- 2 cups (6 ounces) almond flour
3/4 cup (3 ounces) tapioca flour
1/4 cup (1 ounce) coconut flour
2 teaspoons kosher salt
1 3/4 cups water
2 large eggs
3 tablespoons plus 1 teaspoon extra-virgin olive oil
- Whisk almond flour, tapioca flour, coconut flour, and salt together in large bowl. In a separate bowl, whisk water, eggs, and 3 tablespoons of oil together until combined. Whisk water mixture into flour mixture until thoroughly combined. Let batter rest for 15 minutes.
- Meanwhile, place remaining 1 teaspoon oil in 8‑inch nonstick skillet and heat over low heat for at least 5 minutes. Using a paper towel, wipe the skillet, leaving a thin film of oil on the bottom and sides of the skillet. Increase heat to medium, and let skillet heat for 1 minute.
- After 1 minute, test the skillet heat by placing 1 teaspoon of batter in the center and cooking for 20 seconds. If the mini test wrap is golden brown on the bottom, skillet is properly heated; if it's too light or too dark, adjust heat accordingly and retest.
- Whisk batter to recombine. Pour 1/4 cup batter into the far side of the skillet, and tilt and shake gently until batter evenly covers the bottom of the skillet.

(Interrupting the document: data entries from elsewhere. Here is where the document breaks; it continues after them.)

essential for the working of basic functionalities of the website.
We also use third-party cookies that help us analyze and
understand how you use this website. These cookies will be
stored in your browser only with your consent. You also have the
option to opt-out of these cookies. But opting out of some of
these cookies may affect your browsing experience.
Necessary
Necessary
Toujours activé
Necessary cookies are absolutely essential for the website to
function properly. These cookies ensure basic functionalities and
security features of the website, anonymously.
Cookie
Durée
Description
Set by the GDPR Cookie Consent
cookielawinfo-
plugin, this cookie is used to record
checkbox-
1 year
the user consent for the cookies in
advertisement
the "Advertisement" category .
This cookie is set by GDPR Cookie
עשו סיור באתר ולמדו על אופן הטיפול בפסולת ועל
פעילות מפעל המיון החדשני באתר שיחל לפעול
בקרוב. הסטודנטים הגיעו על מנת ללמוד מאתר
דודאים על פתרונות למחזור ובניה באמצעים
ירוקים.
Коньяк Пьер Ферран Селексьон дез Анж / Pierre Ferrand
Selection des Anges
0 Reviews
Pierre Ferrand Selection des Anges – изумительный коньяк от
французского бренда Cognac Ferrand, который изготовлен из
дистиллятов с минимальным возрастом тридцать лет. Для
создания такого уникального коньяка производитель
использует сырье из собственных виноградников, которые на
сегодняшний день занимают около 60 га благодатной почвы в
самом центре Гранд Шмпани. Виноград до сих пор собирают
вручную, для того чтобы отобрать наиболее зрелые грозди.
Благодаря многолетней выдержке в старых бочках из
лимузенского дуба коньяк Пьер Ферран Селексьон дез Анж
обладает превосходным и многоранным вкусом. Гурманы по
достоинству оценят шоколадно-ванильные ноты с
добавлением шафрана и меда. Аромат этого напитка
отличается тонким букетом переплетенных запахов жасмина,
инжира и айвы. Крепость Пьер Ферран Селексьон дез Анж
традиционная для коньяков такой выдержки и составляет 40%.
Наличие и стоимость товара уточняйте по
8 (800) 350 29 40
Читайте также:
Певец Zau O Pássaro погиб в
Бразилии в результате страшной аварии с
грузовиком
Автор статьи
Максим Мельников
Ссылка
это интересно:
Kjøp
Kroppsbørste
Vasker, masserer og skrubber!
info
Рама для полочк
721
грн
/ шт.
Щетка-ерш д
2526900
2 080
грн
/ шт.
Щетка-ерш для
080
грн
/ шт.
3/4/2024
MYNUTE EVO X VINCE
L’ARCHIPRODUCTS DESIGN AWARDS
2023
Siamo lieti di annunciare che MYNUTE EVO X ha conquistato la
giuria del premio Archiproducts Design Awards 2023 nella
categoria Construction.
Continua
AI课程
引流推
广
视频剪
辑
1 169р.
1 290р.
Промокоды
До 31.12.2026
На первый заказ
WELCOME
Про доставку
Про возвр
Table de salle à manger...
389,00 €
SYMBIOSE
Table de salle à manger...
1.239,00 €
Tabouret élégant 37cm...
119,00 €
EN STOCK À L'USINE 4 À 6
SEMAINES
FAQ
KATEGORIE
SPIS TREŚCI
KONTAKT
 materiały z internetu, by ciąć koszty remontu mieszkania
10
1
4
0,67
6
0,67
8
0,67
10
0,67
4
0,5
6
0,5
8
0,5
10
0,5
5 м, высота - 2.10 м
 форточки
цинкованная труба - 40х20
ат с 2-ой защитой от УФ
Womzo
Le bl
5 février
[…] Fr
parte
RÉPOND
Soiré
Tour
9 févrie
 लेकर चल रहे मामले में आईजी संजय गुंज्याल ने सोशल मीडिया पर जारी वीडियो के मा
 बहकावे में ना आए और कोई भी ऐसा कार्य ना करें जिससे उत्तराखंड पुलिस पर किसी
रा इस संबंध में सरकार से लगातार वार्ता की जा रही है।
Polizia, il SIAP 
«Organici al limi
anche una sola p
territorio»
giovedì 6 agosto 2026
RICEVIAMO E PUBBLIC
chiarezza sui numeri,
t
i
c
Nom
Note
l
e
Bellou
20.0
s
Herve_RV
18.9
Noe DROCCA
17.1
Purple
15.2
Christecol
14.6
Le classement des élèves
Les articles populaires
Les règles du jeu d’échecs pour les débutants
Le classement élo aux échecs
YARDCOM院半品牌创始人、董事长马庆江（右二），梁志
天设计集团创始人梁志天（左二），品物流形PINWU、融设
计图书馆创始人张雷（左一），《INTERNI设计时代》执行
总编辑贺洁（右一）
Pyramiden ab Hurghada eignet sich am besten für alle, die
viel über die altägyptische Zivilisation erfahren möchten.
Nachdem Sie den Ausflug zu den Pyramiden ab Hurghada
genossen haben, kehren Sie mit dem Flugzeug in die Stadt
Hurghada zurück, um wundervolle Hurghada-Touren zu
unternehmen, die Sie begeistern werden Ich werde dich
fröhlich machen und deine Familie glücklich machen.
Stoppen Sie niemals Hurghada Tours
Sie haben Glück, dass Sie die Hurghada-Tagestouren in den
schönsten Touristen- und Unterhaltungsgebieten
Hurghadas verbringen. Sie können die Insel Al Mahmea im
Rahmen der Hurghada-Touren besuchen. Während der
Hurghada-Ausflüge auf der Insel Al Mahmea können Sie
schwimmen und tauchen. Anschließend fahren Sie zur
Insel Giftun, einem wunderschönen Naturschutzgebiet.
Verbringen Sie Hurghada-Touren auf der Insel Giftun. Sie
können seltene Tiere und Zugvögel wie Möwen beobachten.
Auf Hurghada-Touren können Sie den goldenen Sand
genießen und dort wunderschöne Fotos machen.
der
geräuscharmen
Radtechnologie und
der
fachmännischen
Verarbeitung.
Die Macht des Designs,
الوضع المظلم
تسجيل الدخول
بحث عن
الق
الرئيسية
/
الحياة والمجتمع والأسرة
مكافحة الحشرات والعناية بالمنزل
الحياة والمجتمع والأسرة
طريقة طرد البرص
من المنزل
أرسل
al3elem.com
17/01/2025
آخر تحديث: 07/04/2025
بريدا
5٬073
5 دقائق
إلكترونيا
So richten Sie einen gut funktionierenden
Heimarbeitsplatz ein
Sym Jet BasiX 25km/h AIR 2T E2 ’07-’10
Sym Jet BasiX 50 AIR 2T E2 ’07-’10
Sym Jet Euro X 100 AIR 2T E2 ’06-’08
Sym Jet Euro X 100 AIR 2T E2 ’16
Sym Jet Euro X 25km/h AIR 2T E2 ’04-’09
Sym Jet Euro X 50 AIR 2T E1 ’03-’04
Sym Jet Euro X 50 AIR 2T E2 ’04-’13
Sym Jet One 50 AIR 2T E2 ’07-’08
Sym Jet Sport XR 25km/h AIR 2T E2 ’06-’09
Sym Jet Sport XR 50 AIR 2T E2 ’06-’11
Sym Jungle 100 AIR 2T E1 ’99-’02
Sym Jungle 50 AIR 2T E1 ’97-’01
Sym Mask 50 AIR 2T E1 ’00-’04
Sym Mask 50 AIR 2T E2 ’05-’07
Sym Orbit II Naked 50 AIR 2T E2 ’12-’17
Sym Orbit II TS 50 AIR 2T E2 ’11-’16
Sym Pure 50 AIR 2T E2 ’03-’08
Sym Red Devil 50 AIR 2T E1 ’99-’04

- Cook the wrap without moving it until the top surface is dry and the wrap starts to brown at the edges, loosening wrap from the sides of the skillet with a rubber spatula, 1-3 minutes. Gently slide the spatula underneath the edge of the wrap, grasp edge with your fingertips, and flip wrap. Cook until the second side is lightly spotted, 1-3 minutes. Transfer cooked wrap to wire rack, inverting it so the spotted side is facing up.
- Return skillet to medium heat for 10 seconds before repeating with remaining batter, whisking batter often to recombine. Place wraps in a stack on a rack as they're done. Serve immediately or let cool to room temperature.
- Cooled wraps can be wrapped tightly in plastic wrap and refrigerated for up to 1 week.